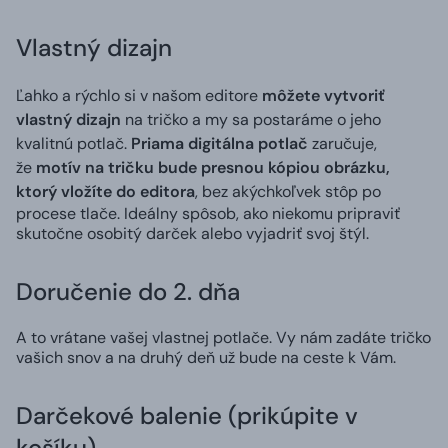
Vlastný dizajn
Ľahko a rýchlo si v našom editore
môžete vytvoriť
vlastný dizajn
na tričko a my sa postaráme o jeho
kvalitnú potlač.
Priama digitálna potlač
zaručuje,
že
motív na tričku bude presnou kópiou obrázku,
ktorý vložíte do editora
, bez akýchkoľvek stôp po
procese tlače. Ideálny spôsob, ako niekomu pripraviť
skutočne osobitý darček alebo vyjadriť svoj štýl.
Doručenie do 2. dňa
A to vrátane vašej vlastnej potlače. Vy nám zadáte tričko
vašich snov a na druhý deň už bude na ceste k Vám.
Darčekové balenie (prikúpite v
košíku)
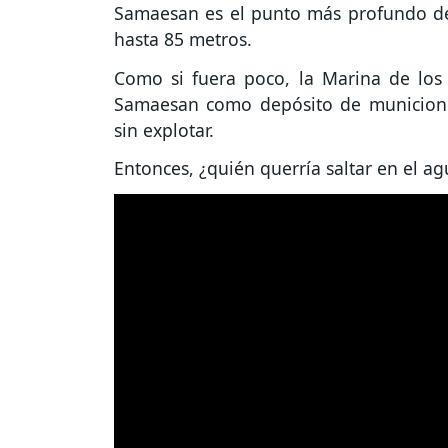
Samaesan es el punto más profundo de
hasta 85 metros.
Como si fuera poco, la Marina de los 
Samaesan como depósito de municione
sin explotar.
Entonces, ¿quién querría saltar en el 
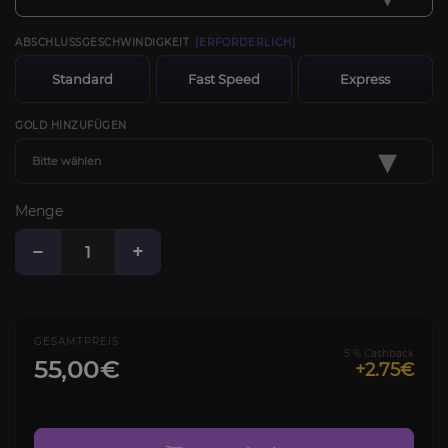
ABSCHLUSSGESCHWINDIGKEIT
[ERFORDERLICH]
Standard
Fast Speed
Express
GOLD HINZUFÜGEN
▾
Bitte wählen
Menge
−
+
GESAMTPREIS
5 % Cashback
55,00€
+2.75€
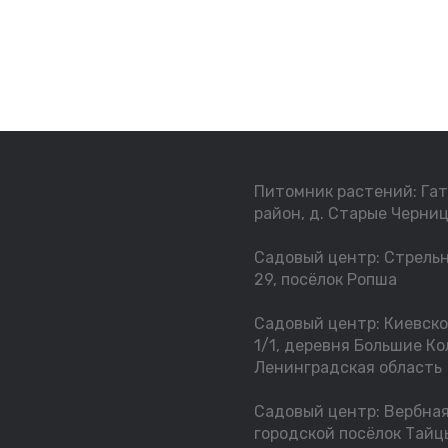
Питомник растений: Га
район, д. Старые Черниц
Садовый центр: Стрельн
29, посёлок Ропша
Садовый центр: Киевско
1/1, деревня Большие Ко
Ленинградская область
Садовый центр: Вербная 
городской посёлок Тайц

# WHAT YOU SHOULD DO:
Give the text from the line containing "Samaesan es el punto más profundo de" through the end of the items, inclusive, as a JSON list of strings with one string per line and no blank lines. Leave out the picture markers.

# RESPONSE FOR THIS EXERCISE:
[
  "Samaesan es el punto más profundo de",
  "hasta 85 metros.",
  "Como si fuera poco, la Marina de los ",
  "Samaesan como depósito de municione",
  "sin explotar.",
  "Entonces, ¿quién querría saltar en el ",
  "ABSCHLUSSGESCHWINDIGKEIT",
  "[ERFORDERLICH]",
  "Standard",
  "Fast Speed",
  "Express",
  "GOLD HINZUFÜGEN",
  "▾",
  "Bitte wählen",
  "Menge",
  "−",
  "+",
  "GESAMTPREIS",
  "5 % Cashback",
  "55,00€",
  "+2.75€",
  "Питомник растений: Га",
  "район, д. Старые Черниц",
  "Садовый центр: Стрельн",
  "29, посёлок Ропша",
  "Садовый центр: Киевско",
  "1/1, деревня Большие Ко",
  "Ленинградская область",
  "Садовый центр: Вербная ",
  "городской посёлок Тайц"
]